4. Guru Teg Bahadur ji giving donation and performing pilgrimage to get son

5. The Sikh gurus were descendants of Luv Kush the sons of mythological king Rama.

6. Shabad: Mitar pyare nu haal mureeda da kehna

7. Jori jeeve jug chaar tihari

8. Compositions encouraging use of intoxicants


Bachittar Natak has been a subject of controversy within the Sikh community. Some scholars and Sikh organizations question the authenticity of certain portions of the Dasam Granth, including the Bachittar Natak. These controversies primarily revolve around the authorship, content, and inclusion of certain compositions in the Dasam Granth.

The debates surrounding the Dasam Granth and Bachittar Natak stem from differences in interpretation, historical context, and personal beliefs. The Sikh community continues to engage in discussions and research to gain a deeper understanding of the text and its significance in Sikhism.

In conclusion, Bachittar Natak is an integral part of the Dasam Granth, written by Guru Gobind Singh. It contains narratives of the goddess Chandi and philosophical discourses, showcasing the Guru’s literary prowess.

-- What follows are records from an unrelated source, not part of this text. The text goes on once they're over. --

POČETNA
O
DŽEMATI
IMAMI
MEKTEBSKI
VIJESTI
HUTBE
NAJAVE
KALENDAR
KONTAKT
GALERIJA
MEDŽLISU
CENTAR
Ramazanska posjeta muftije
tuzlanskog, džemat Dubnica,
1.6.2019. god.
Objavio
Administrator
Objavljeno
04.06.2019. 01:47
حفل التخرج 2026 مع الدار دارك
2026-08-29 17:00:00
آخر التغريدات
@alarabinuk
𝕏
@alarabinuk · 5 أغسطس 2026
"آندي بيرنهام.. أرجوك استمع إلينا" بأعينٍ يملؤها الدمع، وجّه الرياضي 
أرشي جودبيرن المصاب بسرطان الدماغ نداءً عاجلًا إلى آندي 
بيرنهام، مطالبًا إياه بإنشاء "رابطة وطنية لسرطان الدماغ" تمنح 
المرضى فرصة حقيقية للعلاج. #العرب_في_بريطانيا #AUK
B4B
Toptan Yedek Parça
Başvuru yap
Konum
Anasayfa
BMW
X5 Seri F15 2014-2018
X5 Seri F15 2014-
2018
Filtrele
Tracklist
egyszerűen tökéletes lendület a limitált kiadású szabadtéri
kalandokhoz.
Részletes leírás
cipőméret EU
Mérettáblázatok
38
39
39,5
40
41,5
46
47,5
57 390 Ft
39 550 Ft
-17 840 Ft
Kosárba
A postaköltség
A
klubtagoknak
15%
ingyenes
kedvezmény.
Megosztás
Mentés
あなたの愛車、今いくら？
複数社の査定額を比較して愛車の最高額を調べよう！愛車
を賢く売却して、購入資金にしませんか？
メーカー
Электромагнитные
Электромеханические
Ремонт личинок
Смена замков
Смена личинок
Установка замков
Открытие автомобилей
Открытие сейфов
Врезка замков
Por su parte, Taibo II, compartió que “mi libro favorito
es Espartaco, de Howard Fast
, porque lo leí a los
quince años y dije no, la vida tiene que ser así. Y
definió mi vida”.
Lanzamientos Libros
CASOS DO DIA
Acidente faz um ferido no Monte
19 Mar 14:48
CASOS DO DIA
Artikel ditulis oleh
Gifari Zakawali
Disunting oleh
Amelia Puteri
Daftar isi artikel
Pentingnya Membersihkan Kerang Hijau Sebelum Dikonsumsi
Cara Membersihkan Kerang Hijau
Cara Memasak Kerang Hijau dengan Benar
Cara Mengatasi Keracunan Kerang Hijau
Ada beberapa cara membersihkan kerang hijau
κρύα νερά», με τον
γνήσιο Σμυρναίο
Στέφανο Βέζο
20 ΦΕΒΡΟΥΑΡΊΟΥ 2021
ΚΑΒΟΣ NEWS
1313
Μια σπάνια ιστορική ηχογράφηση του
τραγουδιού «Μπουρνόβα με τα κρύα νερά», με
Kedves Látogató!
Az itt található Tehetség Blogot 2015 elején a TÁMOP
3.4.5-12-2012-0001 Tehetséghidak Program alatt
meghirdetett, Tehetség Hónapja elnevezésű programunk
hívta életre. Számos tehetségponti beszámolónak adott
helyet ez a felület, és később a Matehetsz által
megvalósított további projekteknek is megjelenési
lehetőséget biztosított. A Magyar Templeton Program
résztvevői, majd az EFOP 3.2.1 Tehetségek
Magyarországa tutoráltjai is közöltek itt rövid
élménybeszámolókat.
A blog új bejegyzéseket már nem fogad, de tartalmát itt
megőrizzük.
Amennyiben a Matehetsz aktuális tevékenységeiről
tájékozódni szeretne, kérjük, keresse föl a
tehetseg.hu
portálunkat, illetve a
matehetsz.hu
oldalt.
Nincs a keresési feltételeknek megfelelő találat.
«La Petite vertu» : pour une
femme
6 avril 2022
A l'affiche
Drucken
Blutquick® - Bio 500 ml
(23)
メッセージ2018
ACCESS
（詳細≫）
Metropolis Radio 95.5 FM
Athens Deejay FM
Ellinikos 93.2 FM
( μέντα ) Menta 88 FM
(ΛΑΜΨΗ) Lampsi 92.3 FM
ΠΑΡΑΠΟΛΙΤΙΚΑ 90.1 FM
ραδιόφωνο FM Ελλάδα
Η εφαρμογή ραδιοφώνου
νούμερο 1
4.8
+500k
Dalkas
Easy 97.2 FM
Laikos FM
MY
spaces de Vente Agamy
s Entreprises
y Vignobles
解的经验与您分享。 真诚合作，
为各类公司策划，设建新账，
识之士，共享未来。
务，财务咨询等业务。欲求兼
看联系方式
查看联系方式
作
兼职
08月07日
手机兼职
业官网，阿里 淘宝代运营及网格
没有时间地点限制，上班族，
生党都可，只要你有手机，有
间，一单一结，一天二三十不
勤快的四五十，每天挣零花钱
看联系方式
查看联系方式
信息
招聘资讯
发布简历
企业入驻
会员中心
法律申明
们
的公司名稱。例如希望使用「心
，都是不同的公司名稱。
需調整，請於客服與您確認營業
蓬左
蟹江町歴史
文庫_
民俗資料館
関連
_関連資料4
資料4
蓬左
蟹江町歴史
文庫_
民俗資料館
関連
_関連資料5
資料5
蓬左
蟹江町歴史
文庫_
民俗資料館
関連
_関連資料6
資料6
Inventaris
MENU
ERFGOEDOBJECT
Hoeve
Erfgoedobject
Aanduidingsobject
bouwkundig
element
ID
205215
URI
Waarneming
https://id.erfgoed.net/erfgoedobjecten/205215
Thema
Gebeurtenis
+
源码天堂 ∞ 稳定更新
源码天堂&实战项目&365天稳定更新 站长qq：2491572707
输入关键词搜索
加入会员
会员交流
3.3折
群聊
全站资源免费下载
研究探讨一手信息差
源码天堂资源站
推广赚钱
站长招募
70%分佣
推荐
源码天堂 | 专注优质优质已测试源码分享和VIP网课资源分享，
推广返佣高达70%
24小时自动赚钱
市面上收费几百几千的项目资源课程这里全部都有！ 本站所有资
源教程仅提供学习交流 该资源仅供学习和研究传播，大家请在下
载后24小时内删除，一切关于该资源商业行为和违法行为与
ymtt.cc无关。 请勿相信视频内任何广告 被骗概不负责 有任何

While it remains a topic of controversy, it holds immense spiritual and historical significance for the Sikh community.

Dasam Granth is respected equally but is not considered equal to Sri Guru Granth Sahib Ji. Hence, Dasam Granth is placed on a slightly lower level alongside Guru Granth Sahib ji. Guru Gobind Singh ji himself elevated Sri Guru Granth Sahib ji to an elevated/exalted position.



One notable book that delves into the understanding and interpretation of Bachittar Natak is:

Title: “Bachittar Natak: Introduction, Translation & Detailed Commentary” Author: Dr. Gobind Singh Mansukhani

Description: This book by Dr. Gobind Singh Mansukhani is known for its detailed commentary on Bachittar Natak. Dr. Mansukhani provides insights into the historical context, linguistic nuances, and spiritual interpretations of the text. The book aims to help readers navigate through the complex themes presented in Bachittar Natak and gain a deeper understanding of its significance in Sikh literature.